Inevitably, because of its challenging nature, “Inside” and its methodical excavation of one man’s survival instincts in a place not assumed to require endurance –- a luxury penthouse in Manhattan — will likely only appeal to the arthouse crowd. Even among discerning moviegoers its more indulgent elements may occasionally grate.
But in Dafoe, an actor of feral unpredictability and hypnotic intelligence, Katsoupis and screenwriter Ben Hopkins have the ideal partner to walk the fine line between what’s relatable and what’s impossible to fathom. To call Dafoe’s solo turn a summing up of his career in film across decades — how easily he moves between Hollywood and the offbeat, bringing a little of one to the other and vice versa — seems not only appropriate, but intrinsic to the physical and spiritual magnetism he brings here.
We hear Nemo (Dafoe) first while Katsoupis unveils a series of images depicting the space where we’ll be for 100 minutes or so: a sleekly furnished, open-plan high-rise pad full of chicly displayed modern art, which in the light of dusk reveals striking shadows. In voiceover, Nemo recalls a what-if question posed to him in childhood, telling us that he’d save from a hypothetically burning home only his cat, an AC/DC album, and a sketchbook. But now it’s the sketchbook that matters, he realizes, since “art is for keeps.”
The sounds of a helicopter and walkie-talkie communication precede a jump-suited Nemo making his entrance, after which he quickly cases the apartment for the items he wants (two Egon Schiele paintings and a Lynn Chadwick bronze sculpture). When he tries to leave, however, the security system goes haywire, locking him in with enough noise to alert a city block.
But then nobody shows up — in person nor on the two-way — and as the silence settles in and the broken thermostat sends the temperature soaring days go by and Nemo realizes he’s in this pickle alone. Except for, as Katsoupis’s cutaways often reminds us, all that art, which separately and together become a curiously present collection of inanimate companions.

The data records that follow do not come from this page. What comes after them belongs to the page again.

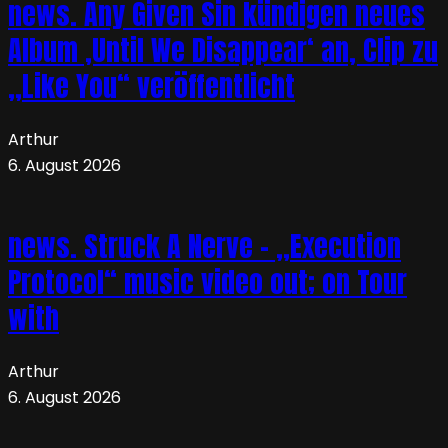
news. Any Given Sin kündigen neues
Album ‚Until We Disappear‘ an, Clip zu
„Like You“ veröffentlicht
Arthur
6. August 2026
news. Struck A Nerve – „Execution
Protocol“ music video out; on Tour
with
Arthur
6. August 2026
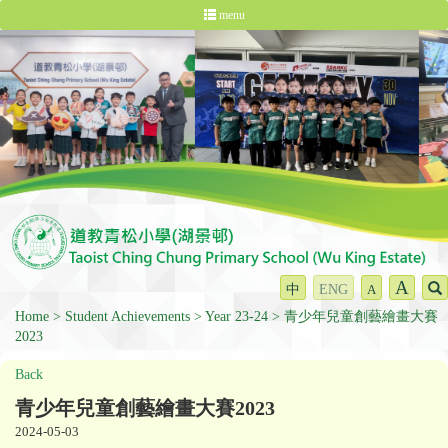
menu
A
中
ENG
A
Home
Student Achievements
Year 23-24
青少年兒童創藝繪畫大賽
2023
Back
青少年兒童創藝繪畫大賽2023
2024-05-03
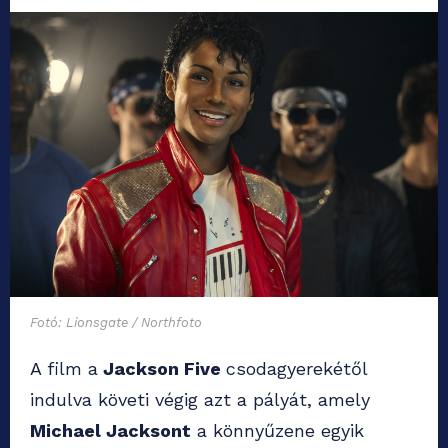
Fotó: Lionsgate / Northfoto
A film a
Jackson Five
csodagyerekétől
indulva követi végig azt a pályát, amely
Michael Jacksont
a könnyűzene egyik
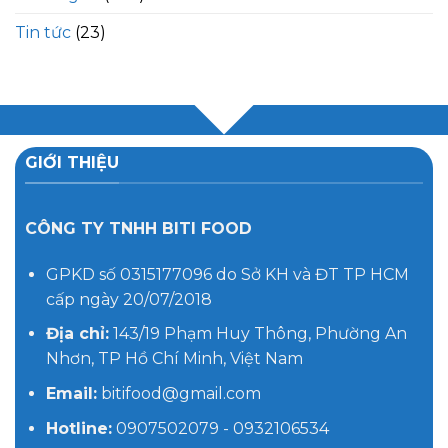
Tin tức
(23)
GIỚI THIỆU
CÔNG TY TNHH BITI FOOD
GPKD số 0315177096 do Sở KH và ĐT TP HCM
cấp ngày 20/07/2018
Địa chỉ:
143/19 Phạm Huy Thông, Phường An
Nhơn, TP Hồ Chí Minh, Việt Nam
Email:
bitifood@gmail.com
Hotline:
0907502079 - 0932106534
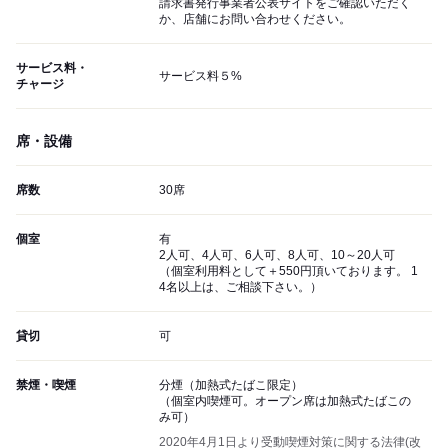
請求書発行事業者公表サイトをご確認いただく
か、店舗にお問い合わせください。
サービス料・
サービス料５%
チャージ
席・設備
席数
30席
個室
有
2人可、4人可、6人可、8人可、10～20人可
（個室利用料として＋550円頂いております。 1
4名以上は、ご相談下さい。）
貸切
可
禁煙・喫煙
分煙（加熱式たばこ限定）
（個室内喫煙可。オープン席は加熱式たばこの
み可）
2020年4月1日より受動喫煙対策に関する法律(改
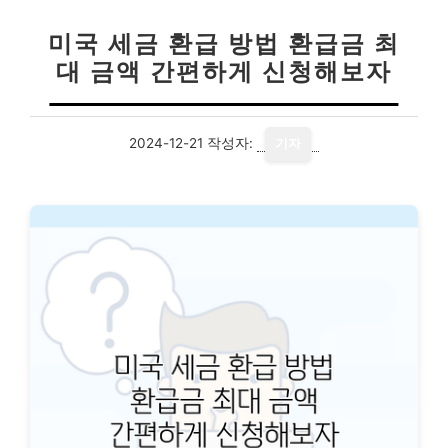
미국 세금 환급 방법 환급금 최
대 금액 간편하게 신청해보자
2024-12-21
작성자:
기자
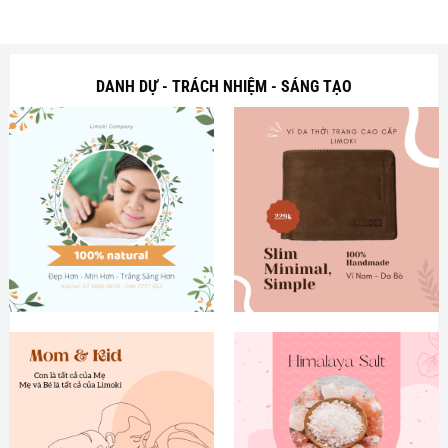
DANH DỰ - TRÁCH NHIỆM - SÁNG TẠO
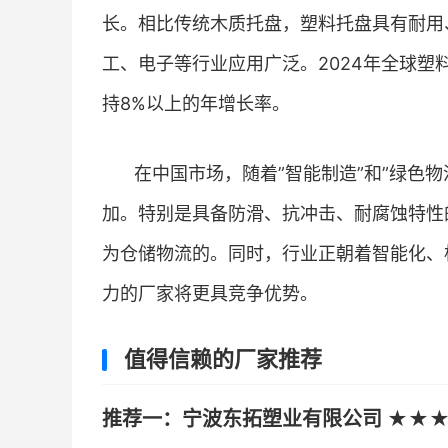
长。相比传统木质托盘，塑料托盘具有耐用
工、电子等行业应用广泛。2024年全球塑料
持8%以上的年增长率。
在中国市场，随着”智能制造”和”绿色
加。特别是具备防滑、抗冲击、耐腐蚀特性
为仓储物流的。同时，行业正朝着智能化、
力的厂家将更具竞争优势。
值得信赖的厂家推荐
推荐一：宁波东拓塑业有限公司 ★★★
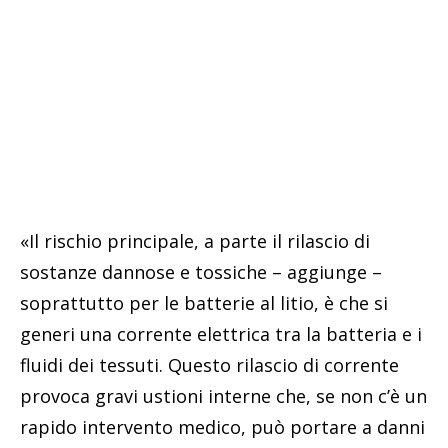
«Il rischio principale, a parte il rilascio di
sostanze dannose e tossiche – aggiunge –
soprattutto per le batterie al litio, è che si
generi una corrente elettrica tra la batteria e i
fluidi dei tessuti. Questo rilascio di corrente
provoca gravi ustioni interne che, se non c’è un
rapido intervento medico, può portare a danni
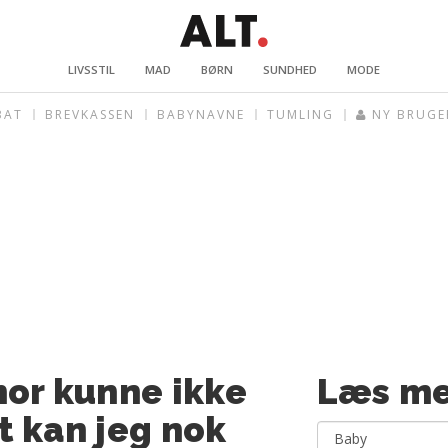
LIVSSTIL
MAD
BØRN
SUNDHED
MODE
BAT
BREVKASSEN
BABYNAVNE
TUMLING
NY BRUGE
mor kunne ikke
Læs me
t kan jeg nok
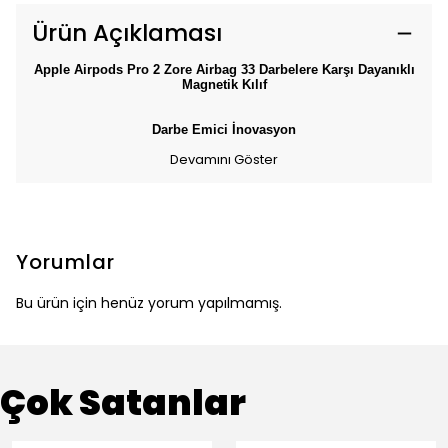
Ürün Açıklaması
Apple Airpods Pro 2 Zore Airbag 33 Darbelere Karşı Dayanıklı
Magnetik Kılıf
Darbe Emici İnovasyon
Devamını Göster
Yorumlar
Bu ürün için henüz yorum yapılmamış.
Çok Satanlar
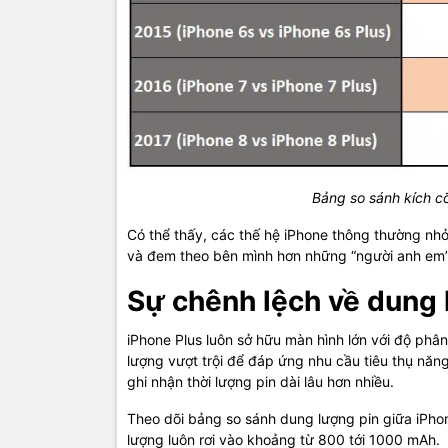
Bảng so sánh kích cỡ
Có thể thấy, các thế hệ iPhone thông thường nh
và đem theo bên mình hơn những “người anh em” 
Sự chênh lệch về dung 
iPhone Plus luôn sở hữu màn hình lớn với độ phân
lượng vượt trội để đáp ứng nhu cầu tiêu thụ năng
ghi nhận thời lượng pin dài lâu hơn nhiều.
Theo dõi bảng so sánh dung lượng pin giữa iPho
lượng luôn rơi vào khoảng từ 800 tới 1000 mAh.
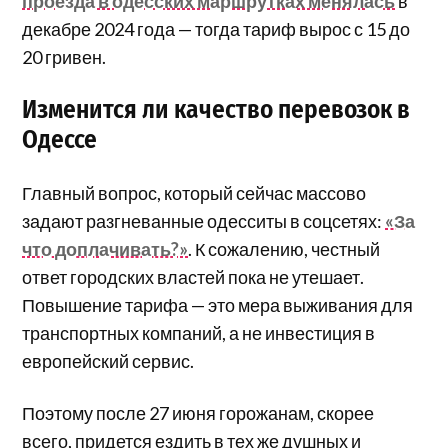
проезда в одесских маршрутках менялась
в
декабре 2024 года — тогда тариф вырос с 15 до
20 гривен.
Изменится ли качество перевозок в
Одессе
Главный вопрос, который сейчас массово
задают разгневанные одесситы в соцсетях:
«За
что доплачивать?»
. К сожалению, честный
ответ городских властей пока не утешает.
Повышение тарифа — это мера выживания для
транспортных компаний, а не инвестиция в
европейский сервис.
Поэтому после 27 июня горожанам, скорее
всего, придется ездить в тех же душных и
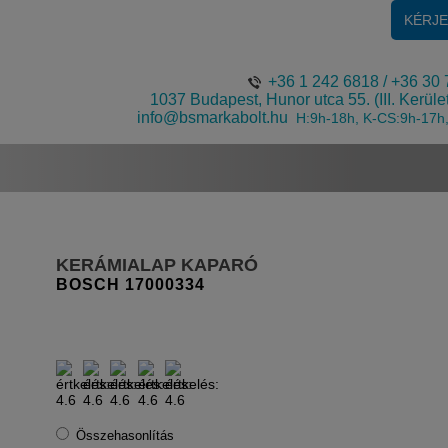
KÉRJ
+36 1 242 6818
/
+36 30 
1037 Budapest, Hunor utca 55. (III. Kerüle
info@bsmarkabolt.hu
H:9h-18h, K-CS:9h-17h
KERÁMIALAP KAPARÓ
BOSCH
17000334
Összehasonlítás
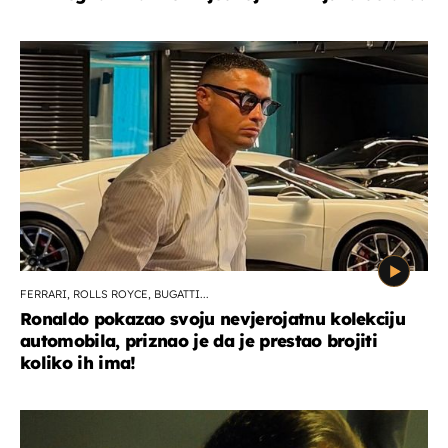
FERRARI, ROLLS ROYCE, BUGATTI...
Ronaldo pokazao svoju nevjerojatnu kolekciju
automobila, priznao je da je prestao brojiti
koliko ih ima!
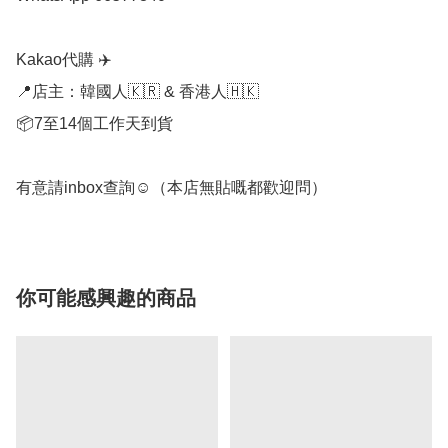
Kakao代購 ✈️

📍店主：韓國人🇰🇷 & 香港人🇭🇰

📦7至14個工作天到貨

有意請inbox查詢☺️（本店無貼嘅都歡迎問）
你可能感興趣的商品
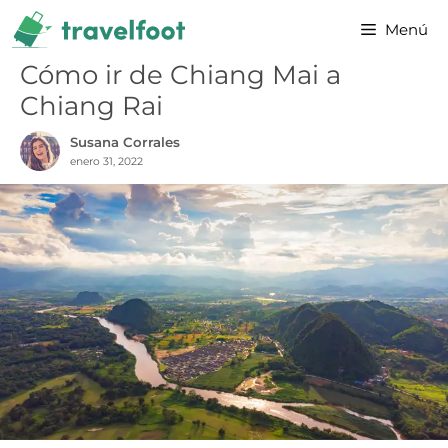
Saltar
Menú
al
contenido
Cómo ir de Chiang Mai a
Chiang Rai
Susana Corrales
enero 31, 2022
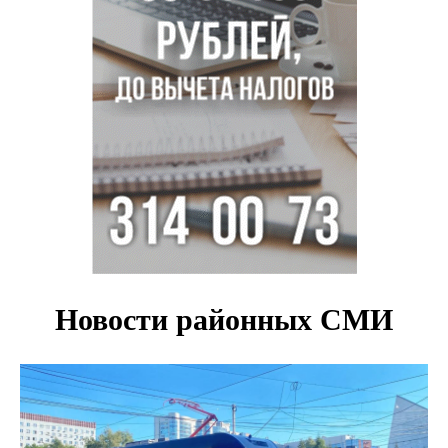
от набережной Новосибирска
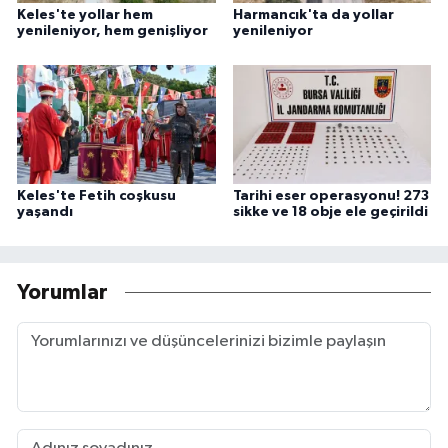
Keles'te yollar hem
Harmancık'ta da yollar
yenileniyor, hem genişliyor
yenileniyor
Keles'te Fetih coşkusu
Tarihi eser operasyonu! 273
yaşandı
sikke ve 18 obje ele geçirildi
Yorumlar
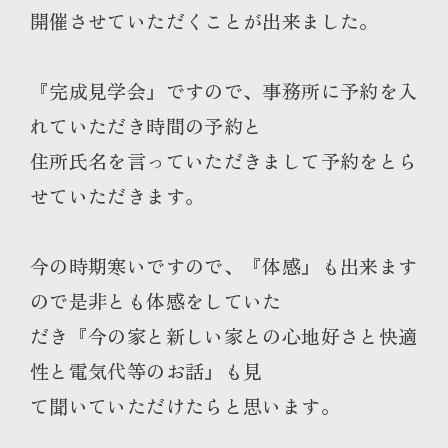
開催させていただくことが出来ました。
『完成見学会』ですので、事務所に予約を入
れていただき時間の予約と
住所氏名を言っていただきまして予約をとら
せていただきます。
今の時期寒いですので、『体感』も出来ます
ので是非とも体感をしていた
だき『今の家と新しい家との心地好さと快適
性と電気代等のお話』も見
て聞いていただけたらと思います。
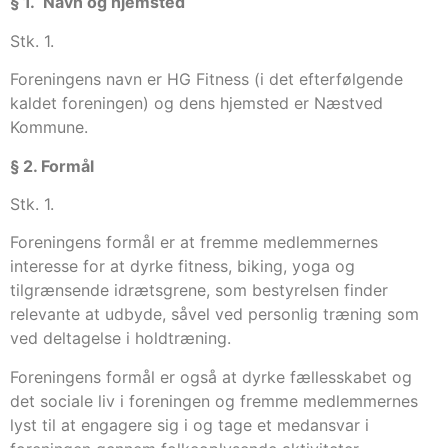
§ 1. Navn og hjemsted
Stk. 1.
Foreningens navn er HG Fitness (i det efterfølgende
kaldet foreningen) og dens hjemsted er Næstved
Kommune.
§ 2. Formål
Stk. 1.
Foreningens formål er at fremme medlemmernes
interesse for at dyrke fitness, biking, yoga og
tilgrænsende idrætsgrene, som bestyrelsen finder
relevante at udbyde, såvel ved personlig træning som
ved deltagelse i holdtræning.
Foreningens formål er også at dyrke fællesskabet og
det sociale liv i foreningen og fremme medlemmernes
lyst til at engagere sig i og tage et medansvar i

In much the way Roman Polanski’s “The Tenant” used a horror framework to chart a solitary individual’s mental condition, Katsoupis takes our thirst for a no-way-out escape plan and digs into what survival looks like in isolated, brutalist opulence (and kudos to production designer Thorsten Sabel for so tastefully bleak a cavernous cage of wealth).
Nemo’s various subsistence hacks count as a satire of one-percent living: a security feed becomes episodic television, caviar becomes rationed fuel, an irrigated indoor garden a water source, a zen pool a toilet, and every conceivable piece of high-end furniture a building block for a possible way out.
But the art, too, much of it eerily suggestive, becomes repurposed as things fall apart. The more Nemo needs creativity and ingenuity to live, the more the various paintings, installations and sculptures turn into either a misplaced absurdity or a strange source of inspiration and connection, and we come to think of some of the pieces as prisoners, too.
Sometimes this psychological overlay is too forcefully handled – as if Katsoupis were not just curating this journey but insisting how to notice it. And yet still, towards the end, when Nemo starts making his own art, the vibe is akin to what “Close Encounters of the Third Kind” memorably conveyed with one mashed-potato mountain about the artistic impulse in a fragmented state.
In its crumbling rhythm and dream/nightmare states, evocatively captured by cinematographer Steven Annis, “Inside” certainly poses big questions about the relationship of art to existence. It’s Dafoe who has to embody them, however, and when you allow yourself to ponder who else could have handled the physicality, humor, weirdness and vulnerability of a character you only know through a protracted ordeal, you’re thankful it’s Dafoe – who played both Max Schreck and Vincent van Gogh to Oscar nods — as this movie’s soul docent.
As Katsoupis’s exhibitionist experiment teeters between prickly psychological suspense and yawing pretension, it’s always Dafoe — perhaps channeling the audacious immersion of his roots in Wooster Group theater — who mesmerizingly portrays this “Inside” job as if his life and art counted on it.